Parses the url into data which can be used to construct page urls.

Raises :	`UnhandledFeed` if the url isn’t handled by this feed.

class vidscraper.videos.BaseSearch(query, order_by='relevant', **kwargs)¶

Represents a search on a video site. In addition to the parameters for VideoIterator, this class takes the following arguments:

Parameters:	query – The raw string for the search. order_by – The ordering to apply to the search results. If a suite does not support the given ordering, it will return an empty list. Possible values: `relevant`, `latest`, `popular`. Values may be prefixed with a “-” to indicate descending ordering.
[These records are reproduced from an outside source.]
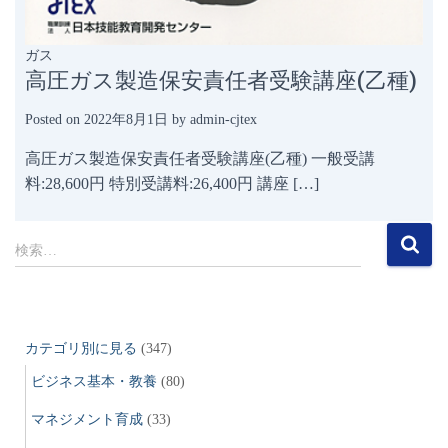
ガス
高圧ガス製造保安責任者受験講座(乙種)
Posted on
2022年8月1日
by
admin-cjtex
高圧ガス製造保安責任者受験講座(乙種) 一般受講
料:28,600円 特別受講料:26,400円 講座 […]
検
検索…
索
:
カテゴリ別に見る
(347)
ビジネス基本・教養
(80)
マネジメント育成
(33)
Default: `relevant`.
Raises :	`UnhandledSearch` if the class doesn’t support the given parameters.

BaseSearch also supports the following “fields”, which are populated with data_from_response(). Fields which have not been populated will be None.

video_count¶: The estimated number of total videos for this search.

order_by_map = {'relevant': 'relevant'}¶: Dictionary mapping our order_by options (relevant, latest, and popular) to the service’s equivalent term. If an order_by option is not in this dictionary, it is assumed not to be supported by the service.